ACTIVITY:
Please reproduce the material from the line with "باستان شناسی" through the end of the material, swapping "نوشته شده توسط" for "به قلم" and leaving everything else unchanged.

DATA TO PROCESS:
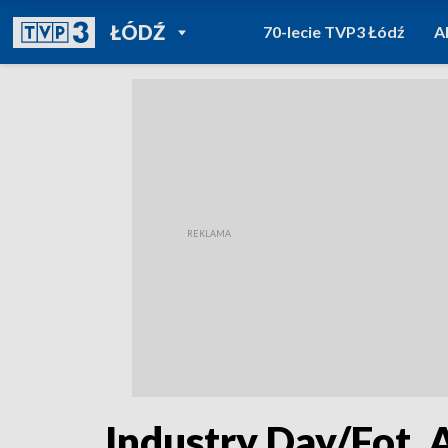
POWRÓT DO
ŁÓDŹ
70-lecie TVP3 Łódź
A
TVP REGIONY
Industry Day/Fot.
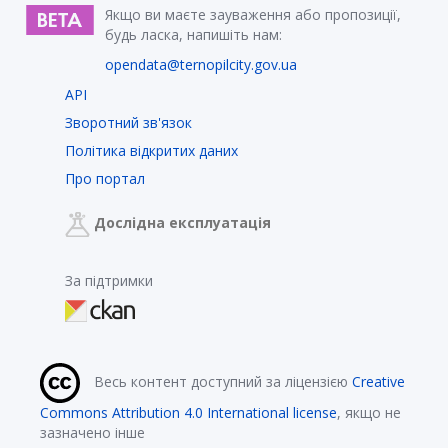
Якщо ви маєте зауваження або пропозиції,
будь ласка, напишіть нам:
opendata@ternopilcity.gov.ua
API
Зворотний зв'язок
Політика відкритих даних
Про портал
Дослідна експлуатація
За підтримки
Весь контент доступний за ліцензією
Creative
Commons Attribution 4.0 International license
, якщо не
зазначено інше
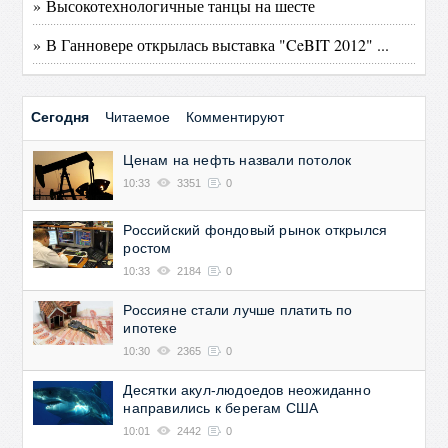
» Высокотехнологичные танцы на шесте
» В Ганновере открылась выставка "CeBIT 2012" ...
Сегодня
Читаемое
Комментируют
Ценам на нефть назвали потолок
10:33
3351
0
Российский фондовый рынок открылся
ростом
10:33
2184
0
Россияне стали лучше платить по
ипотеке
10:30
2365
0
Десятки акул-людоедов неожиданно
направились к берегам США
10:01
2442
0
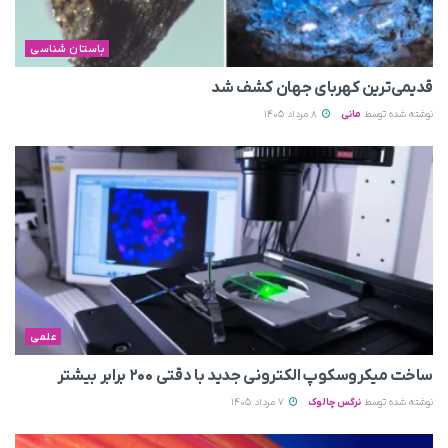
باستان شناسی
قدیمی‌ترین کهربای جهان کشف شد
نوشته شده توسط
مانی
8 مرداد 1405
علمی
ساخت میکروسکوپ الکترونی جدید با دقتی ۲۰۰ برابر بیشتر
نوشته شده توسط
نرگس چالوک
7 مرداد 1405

TASK SOLUTION:
باستان شناسی
قدیمی‌ترین کهربای جهان کشف شد
به قلم
مانی
8 مرداد 1405
علمی
ساخت میکروسکوپ الکترونی جدید با دقتی ۲۰۰ برابر بیشتر
به قلم
نرگس چالوک
7 مرداد 1405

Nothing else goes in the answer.